§ Directive: Edit the listing from the line with "What is the smallest value displayed?" to the line with "Rank the series", replacing "average value" with "mean value" and keeping everything else unchanged. Leave the pictures out of the result.
====== Input ======
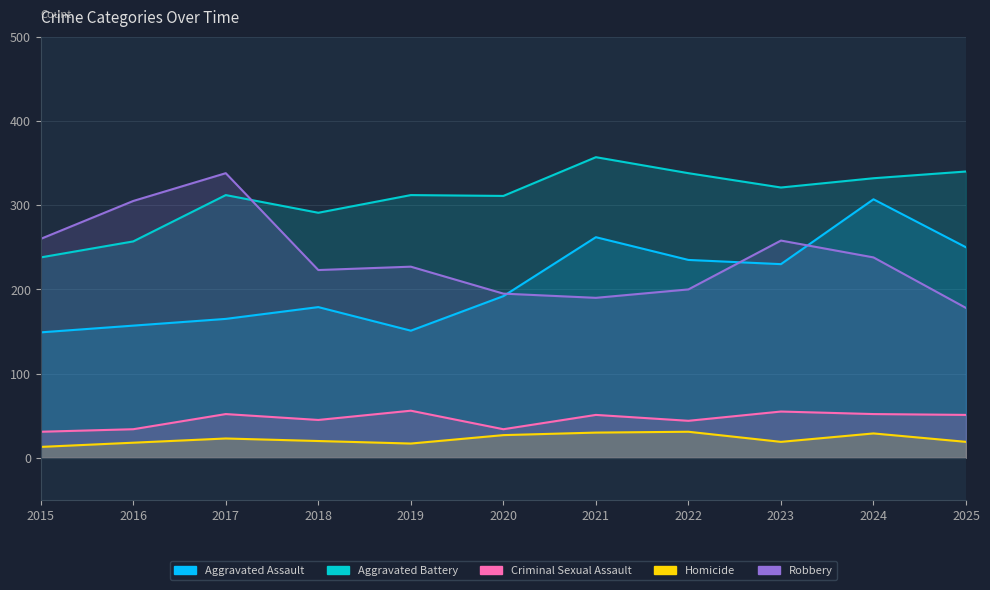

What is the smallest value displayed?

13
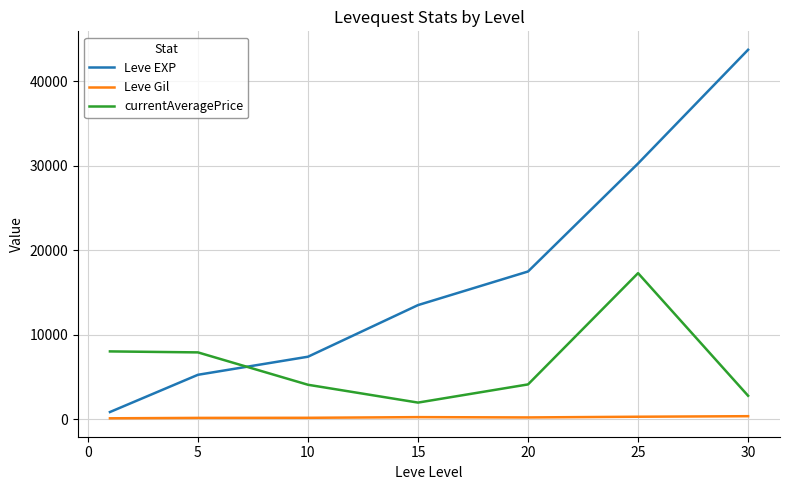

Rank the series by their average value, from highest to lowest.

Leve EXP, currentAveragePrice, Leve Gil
======
====== Input ======
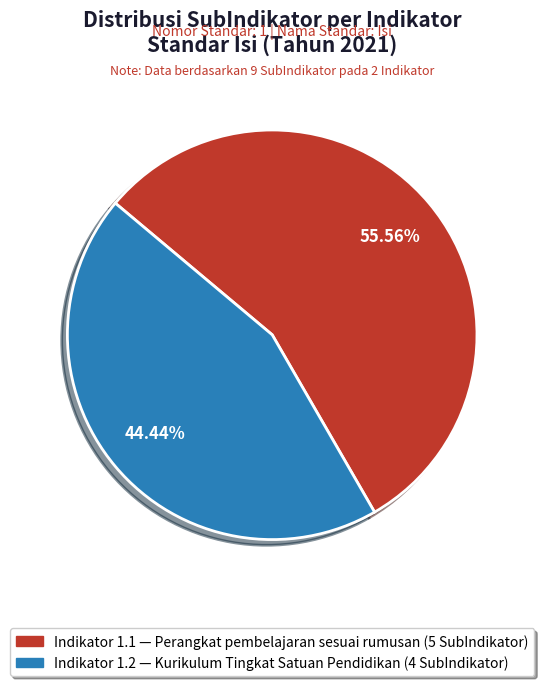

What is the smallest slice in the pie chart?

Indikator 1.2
======
====== Input ======
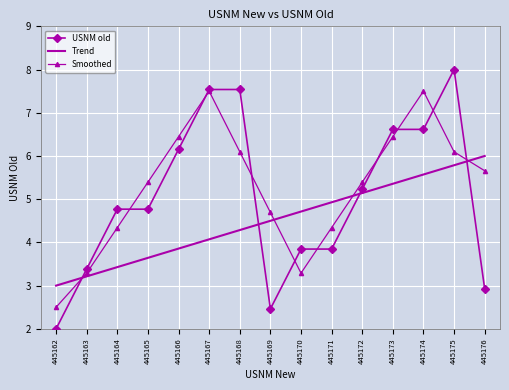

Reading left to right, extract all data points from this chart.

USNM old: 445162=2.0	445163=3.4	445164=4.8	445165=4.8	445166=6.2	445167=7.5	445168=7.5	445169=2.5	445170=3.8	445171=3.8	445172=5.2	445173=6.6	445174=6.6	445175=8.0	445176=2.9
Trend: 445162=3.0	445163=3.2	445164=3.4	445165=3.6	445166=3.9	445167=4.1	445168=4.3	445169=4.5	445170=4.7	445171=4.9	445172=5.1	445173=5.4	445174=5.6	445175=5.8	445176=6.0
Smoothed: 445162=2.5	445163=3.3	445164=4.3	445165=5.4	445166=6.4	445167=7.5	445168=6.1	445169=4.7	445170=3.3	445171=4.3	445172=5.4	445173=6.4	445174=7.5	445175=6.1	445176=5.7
======
§ Answer box:
What is the smallest value displayed?

13

Rank the series by their mean value, from highest to lowest.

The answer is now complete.